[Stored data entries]

★ ★ ★

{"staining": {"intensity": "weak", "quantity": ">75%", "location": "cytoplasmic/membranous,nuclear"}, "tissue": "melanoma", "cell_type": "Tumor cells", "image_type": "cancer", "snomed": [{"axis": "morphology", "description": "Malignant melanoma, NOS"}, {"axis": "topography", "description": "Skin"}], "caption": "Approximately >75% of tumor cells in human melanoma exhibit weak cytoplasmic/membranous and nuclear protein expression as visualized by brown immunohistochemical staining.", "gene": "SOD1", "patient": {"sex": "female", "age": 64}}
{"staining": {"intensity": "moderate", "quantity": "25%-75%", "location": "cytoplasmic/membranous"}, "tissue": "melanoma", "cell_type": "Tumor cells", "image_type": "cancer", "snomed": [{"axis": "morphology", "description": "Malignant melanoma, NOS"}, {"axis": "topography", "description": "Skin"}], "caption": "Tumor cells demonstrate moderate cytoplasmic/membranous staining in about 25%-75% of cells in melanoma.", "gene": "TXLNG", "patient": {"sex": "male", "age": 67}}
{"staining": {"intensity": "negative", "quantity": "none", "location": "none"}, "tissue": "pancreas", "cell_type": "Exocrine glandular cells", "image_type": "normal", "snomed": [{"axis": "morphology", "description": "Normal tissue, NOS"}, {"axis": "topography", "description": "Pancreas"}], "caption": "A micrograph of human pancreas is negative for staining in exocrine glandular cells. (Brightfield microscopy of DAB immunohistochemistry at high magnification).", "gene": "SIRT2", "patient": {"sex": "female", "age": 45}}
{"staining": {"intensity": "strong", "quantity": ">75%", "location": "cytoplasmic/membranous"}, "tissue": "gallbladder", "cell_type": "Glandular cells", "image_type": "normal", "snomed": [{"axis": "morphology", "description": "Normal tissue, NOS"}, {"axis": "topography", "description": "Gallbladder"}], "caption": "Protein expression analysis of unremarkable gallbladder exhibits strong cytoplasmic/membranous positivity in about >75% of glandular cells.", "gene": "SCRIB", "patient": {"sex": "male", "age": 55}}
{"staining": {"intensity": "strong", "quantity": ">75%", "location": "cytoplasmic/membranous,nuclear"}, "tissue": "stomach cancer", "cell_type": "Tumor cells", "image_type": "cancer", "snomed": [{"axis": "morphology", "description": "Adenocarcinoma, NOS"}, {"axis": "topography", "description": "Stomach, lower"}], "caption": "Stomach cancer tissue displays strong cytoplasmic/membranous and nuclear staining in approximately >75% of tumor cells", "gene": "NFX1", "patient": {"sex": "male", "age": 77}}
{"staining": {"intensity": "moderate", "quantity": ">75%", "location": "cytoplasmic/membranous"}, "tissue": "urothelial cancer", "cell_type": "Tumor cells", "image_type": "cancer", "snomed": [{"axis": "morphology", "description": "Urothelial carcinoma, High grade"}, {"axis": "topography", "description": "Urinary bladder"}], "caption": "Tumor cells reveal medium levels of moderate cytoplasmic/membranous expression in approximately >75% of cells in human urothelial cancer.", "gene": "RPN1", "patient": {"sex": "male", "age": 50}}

★ ★ ★

* Problem requirements
Reproduce the data above in full. Leave nothing out.

* Task response
{"staining": {"intensity": "weak", "quantity": ">75%", "location": "cytoplasmic/membranous,nuclear"}, "tissue": "melanoma", "cell_type": "Tumor cells", "image_type": "cancer", "snomed": [{"axis": "morphology", "description": "Malignant melanoma, NOS"}, {"axis": "topography", "description": "Skin"}], "caption": "Approximately >75% of tumor cells in human melanoma exhibit weak cytoplasmic/membranous and nuclear protein expression as visualized by brown immunohistochemical staining.", "gene": "SOD1", "patient": {"sex": "female", "age": 64}}
{"staining": {"intensity": "moderate", "quantity": "25%-75%", "location": "cytoplasmic/membranous"}, "tissue": "melanoma", "cell_type": "Tumor cells", "image_type": "cancer", "snomed": [{"axis": "morphology", "description": "Malignant melanoma, NOS"}, {"axis": "topography", "description": "Skin"}], "caption": "Tumor cells demonstrate moderate cytoplasmic/membranous staining in about 25%-75% of cells in melanoma.", "gene": "TXLNG", "patient": {"sex": "male", "age": 67}}
{"staining": {"intensity": "negative", "quantity": "none", "location": "none"}, "tissue": "pancreas", "cell_type": "Exocrine glandular cells", "image_type": "normal", "snomed": [{"axis": "morphology", "description": "Normal tissue, NOS"}, {"axis": "topography", "description": "Pancreas"}], "caption": "A micrograph of human pancreas is negative for staining in exocrine glandular cells. (Brightfield microscopy of DAB immunohistochemistry at high magnification).", "gene": "SIRT2", "patient": {"sex": "female", "age": 45}}
{"staining": {"intensity": "strong", "quantity": ">75%", "location": "cytoplasmic/membranous"}, "tissue": "gallbladder", "cell_type": "Glandular cells", "image_type": "normal", "snomed": [{"axis": "morphology", "description": "Normal tissue, NOS"}, {"axis": "topography", "description": "Gallbladder"}], "caption": "Protein expression analysis of unremarkable gallbladder exhibits strong cytoplasmic/membranous positivity in about >75% of glandular cells.", "gene": "SCRIB", "patient": {"sex": "male", "age": 55}}
{"staining": {"intensity": "strong", "quantity": ">75%", "location": "cytoplasmic/membranous,nuclear"}, "tissue": "stomach cancer", "cell_type": "Tumor cells", "image_type": "cancer", "snomed": [{"axis": "morphology", "description": "Adenocarcinoma, NOS"}, {"axis": "topography", "description": "Stomach, lower"}], "caption": "Stomach cancer tissue displays strong cytoplasmic/membranous and nuclear staining in approximately >75% of tumor cells", "gene": "NFX1", "patient": {"sex": "male", "age": 77}}
{"staining": {"intensity": "moderate", "quantity": ">75%", "location": "cytoplasmic/membranous"}, "tissue": "urothelial cancer", "cell_type": "Tumor cells", "image_type": "cancer", "snomed": [{"axis": "morphology", "description": "Urothelial carcinoma, High grade"}, {"axis": "topography", "description": "Urinary bladder"}], "caption": "Tumor cells reveal medium levels of moderate cytoplasmic/membranous expression in approximately >75% of cells in human urothelial cancer.", "gene": "RPN1", "patient": {"sex": "male", "age": 50}}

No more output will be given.